[Records for the exercise]

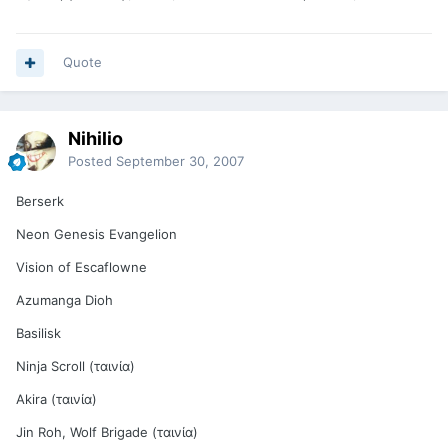
Quote
Nihilio
Posted
September 30, 2007
Berserk
Neon Genesis Evangelion
Vision of Escaflowne
Azumanga Dioh
Basilisk
Ninja Scroll (ταινία)
Akira (ταινία)
Jin Roh, Wolf Brigade (ταινία)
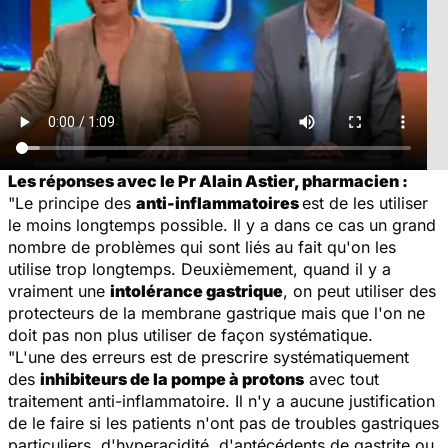
Les réponses avec le Pr Alain Astier, pharmacien :
"Le principe des
anti-inflammatoires
est de les utiliser
le moins longtemps possible. Il y a dans ce cas un grand
nombre de problèmes qui sont liés au fait qu'on les
utilise trop longtemps. Deuxièmement, quand il y a
vraiment une
intolérance gastrique
, on peut utiliser des
protecteurs de la membrane gastrique mais que l'on ne
doit pas non plus utiliser de façon systématique.
"L'une des erreurs est de prescrire systématiquement
des
inhibiteurs de la pompe à protons
avec tout
traitement anti-inflammatoire. Il n'y a aucune justification
de le faire si les patients n'ont pas de troubles gastriques
particuliers, d'hyperacidité, d'antécédents de gastrite ou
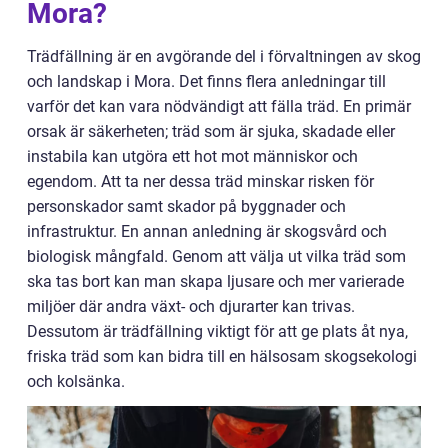
Mora?
Trädfällning är en avgörande del i förvaltningen av skog
och landskap i Mora. Det finns flera anledningar till
varför det kan vara nödvändigt att fälla träd. En primär
orsak är säkerheten; träd som är sjuka, skadade eller
instabila kan utgöra ett hot mot människor och
egendom. Att ta ner dessa träd minskar risken för
personskador samt skador på byggnader och
infrastruktur. En annan anledning är skogsvård och
biologisk mångfald. Genom att välja ut vilka träd som
ska tas bort kan man skapa ljusare och mer varierade
miljöer där andra växt- och djurarter kan trivas.
Dessutom är trädfällning viktigt för att ge plats åt nya,
friska träd som kan bidra till en hälsosam skogsekologi
och kolsänka.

[/Records for the exercise]

[Work instructions]: Please copy exactly, and only, the lines from the line containing "friska träd som" through the last line of the records, with both ends included.

[Exercise answer]:
friska träd som kan bidra till en hälsosam skogsekologi
och kolsänka.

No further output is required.